[EXCERPTED PASSAGE Boundary: Start]

Emma Bargna

Personal information
- Full name: Emma Catherine Bargna
- Born: 24 November 2004 (age 21) Munich, Bavaria, Germany
- Batting: Right-handed
- Bowling: Right-arm spin
- Role: Bowler

International information
- National side: Germany (2019–present);
- T20I debut (cap 1): 26 June 2019 v Scotland
- Last T20I: 28 July 2024 v Italy

Domestic team information
- Munich

Career statistics
| Competition |  | WT20I |
| Matches |  | 25 |
| Runs scored |  | 2 |
| Batting average |  | 2.00 |
| 100s/50s |  | 0/0 |
| Top score |  | 1* |
| Balls bowled |  | 460 |
| Wickets |  | 23 |
| Bowling average |  | 17.95 |
| 5 wickets in innings |  | 1 |
| 10 wickets in match |  | 0 |
| Best bowling |  | 2/9 |
| Catches/stumpings |  | 0/0 |
- Source: Cricinfo, 7 October 2024

= Emma Bargna =

German cricketer (born 2004)

Emma Catherine Bargna (born 24 November 2004) is a German cricketer who plays for the national cricket team as a bowler. She was the first player, male or female, to take a five-wicket haul for Germany in a Twenty20 International.

[EXCERPTED PASSAGE Boundary: End]

QUESTIONS ON THE MATERIAL
• a. Answer these from the profile of Emma Bargna:
(i) Where was she born?
(ii) Against which team did she make her T20I debut, and on what date?
(iii) What domestic team is listed for her?
• b. Condense the paragraph of the profile of Emma Bargna that begins "Emma Catherine Bargna (born 24 November 2004)" into a short list that keeps its main facts.
• c. Please reproduce the stretch of the profile of Emma Bargna from "German cricketer (born" through "a Twenty20 International.", word for word.

[INFORMATION SUPPLIED Boundary: Start]

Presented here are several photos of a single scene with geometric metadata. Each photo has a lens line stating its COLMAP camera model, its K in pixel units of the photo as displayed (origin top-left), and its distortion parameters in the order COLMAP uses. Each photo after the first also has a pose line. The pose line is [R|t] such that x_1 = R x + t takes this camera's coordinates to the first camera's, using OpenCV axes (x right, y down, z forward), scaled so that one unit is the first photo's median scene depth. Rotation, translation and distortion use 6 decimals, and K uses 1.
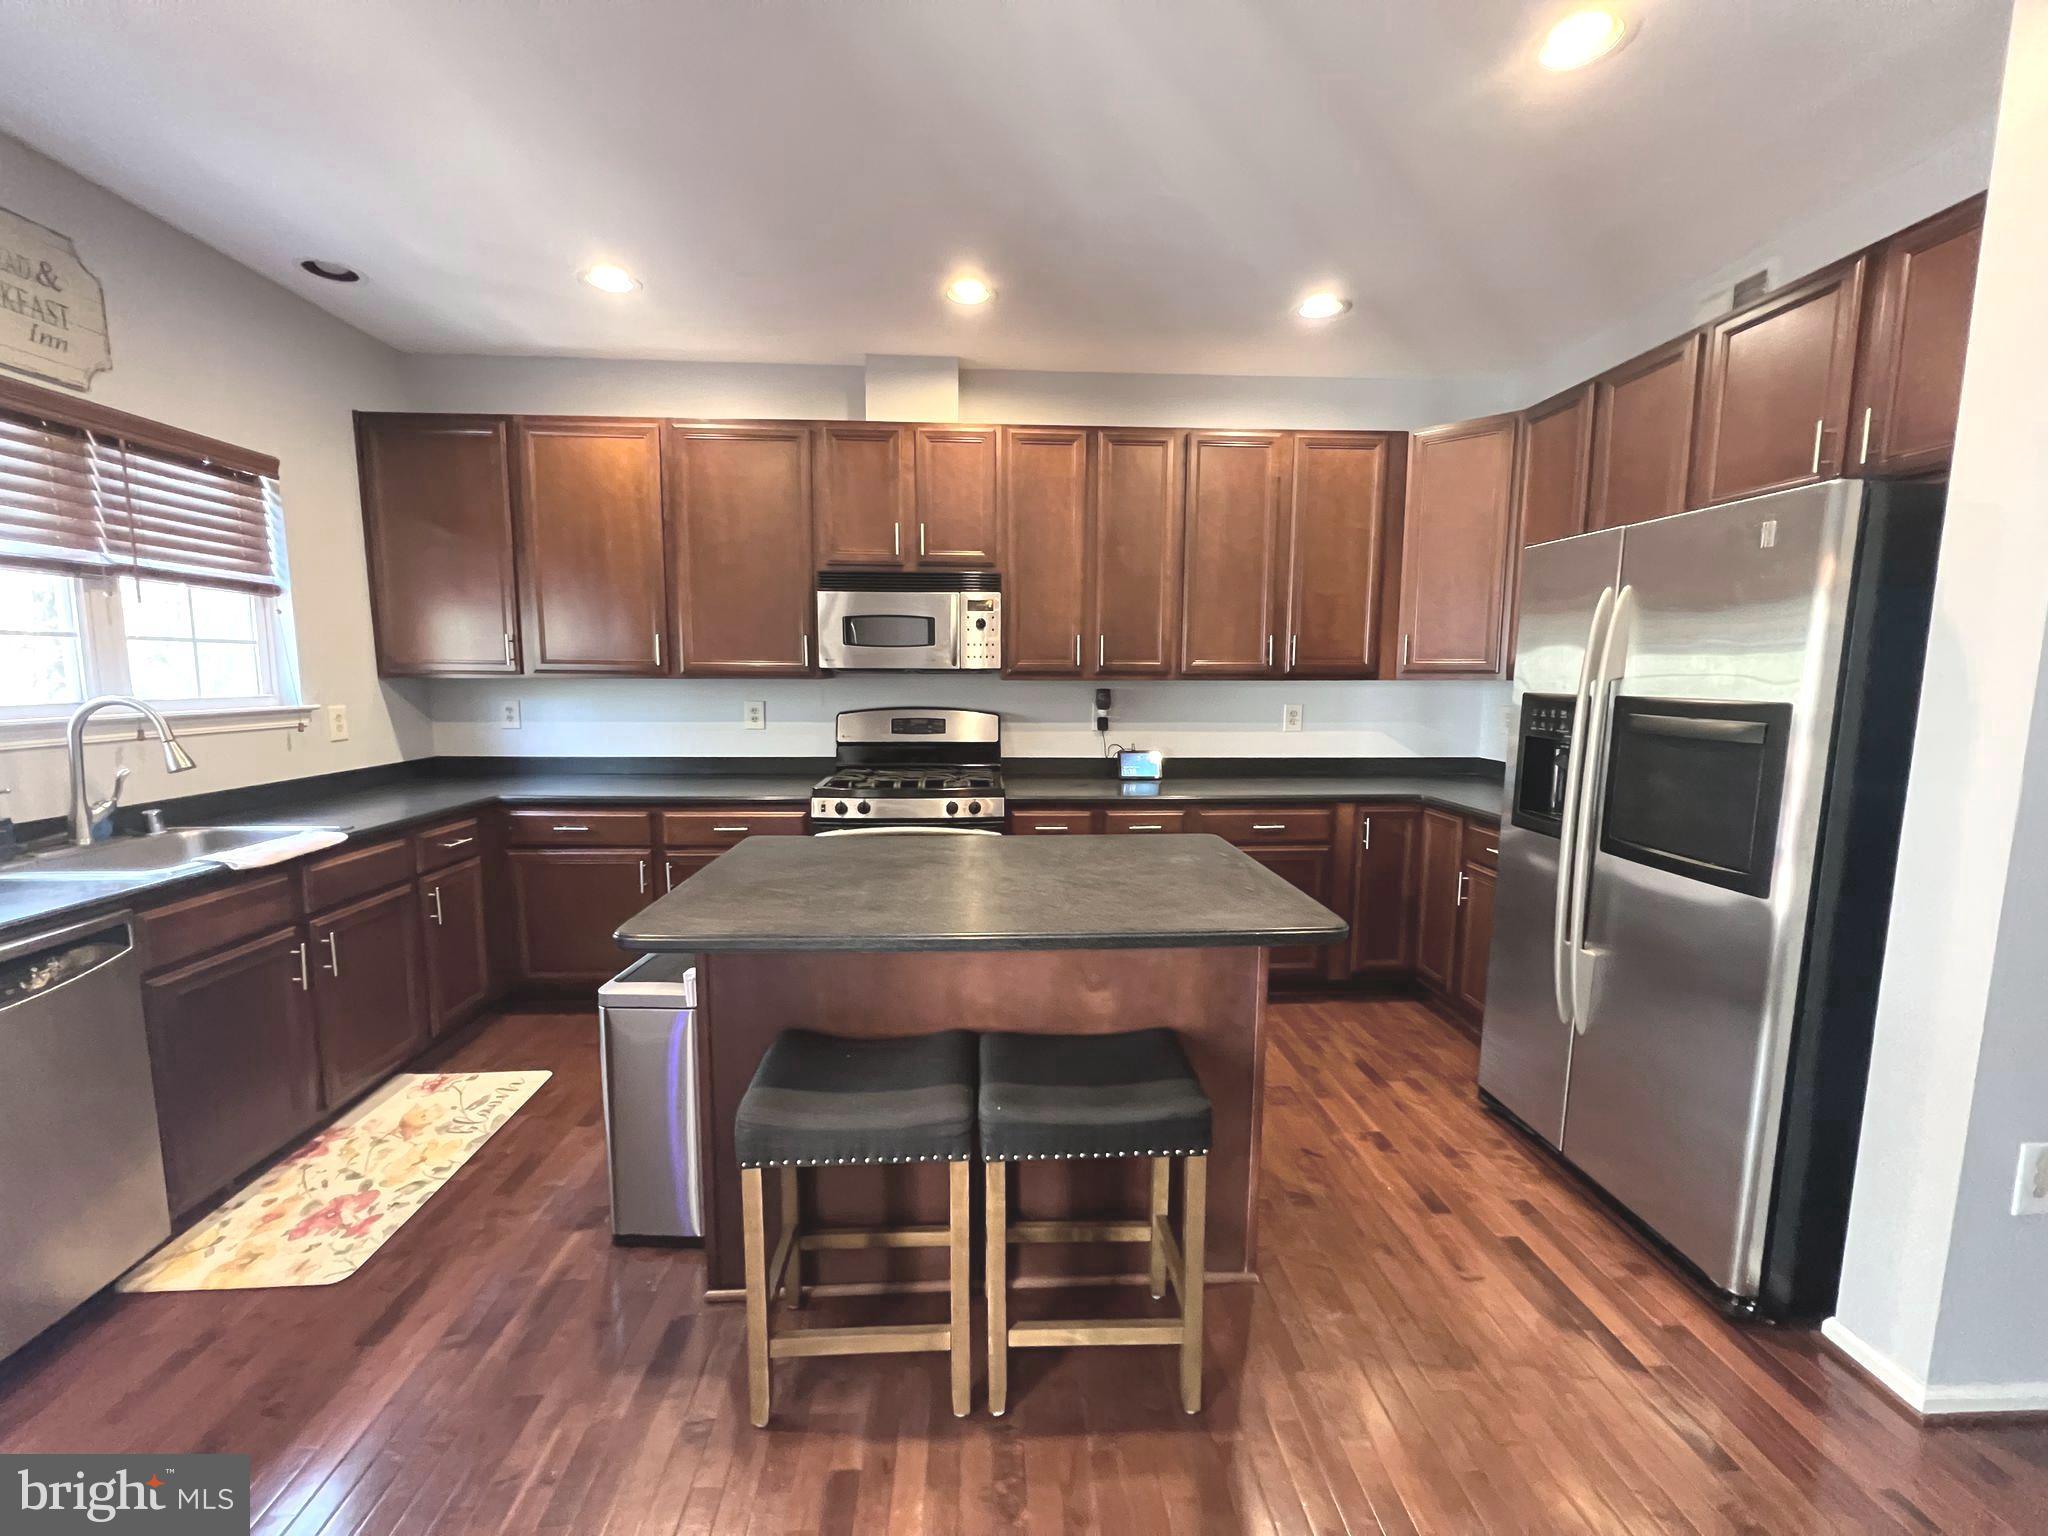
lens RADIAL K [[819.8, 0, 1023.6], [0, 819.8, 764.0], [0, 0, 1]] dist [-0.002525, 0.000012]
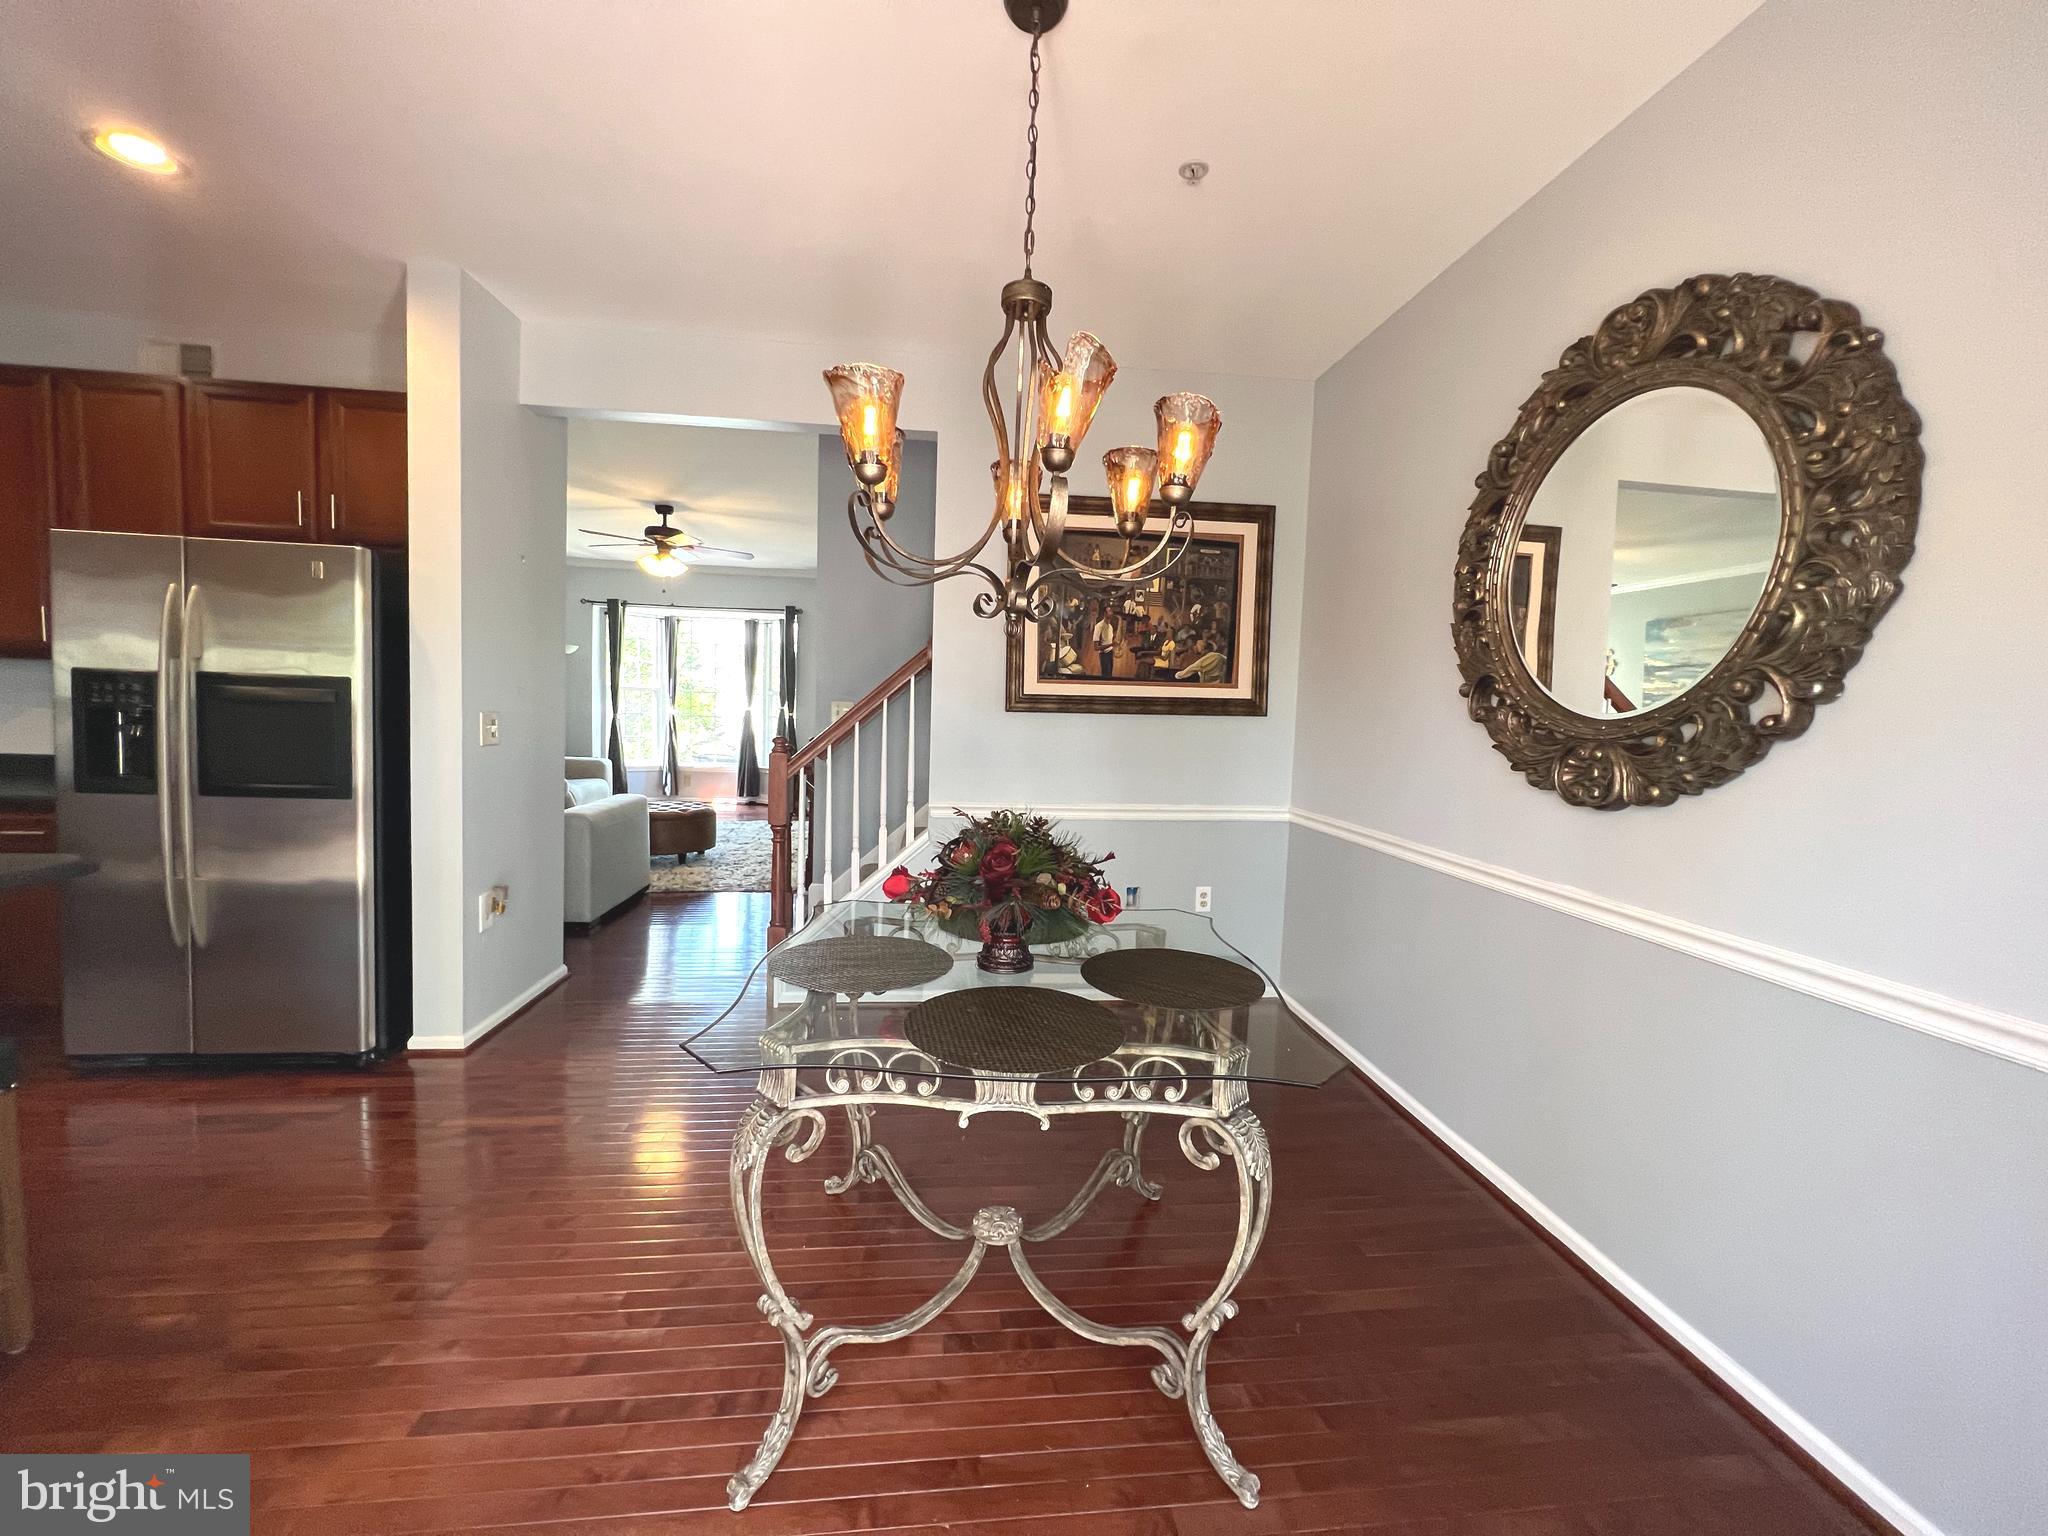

[INFORMATION SUPPLIED Boundary: End]

RESPONSES BY ITEM NUMBER
• a.
(i) Munich, Bavaria, Germany
(ii) Scotland, on 26 June 2019
(iii) Munich

• b.
- Born 24 November 2004
- German cricketer
- Bowler for the national team
- First German player, male or female, to take a five-wicket haul in a Twenty20 International

• c.
German cricketer (born 2004)

Emma Catherine Bargna (born 24 November 2004) is a German cricketer who plays for the national cricket team as a bowler. She was the first player, male or female, to take a five-wicket haul for Germany in a Twenty20 International.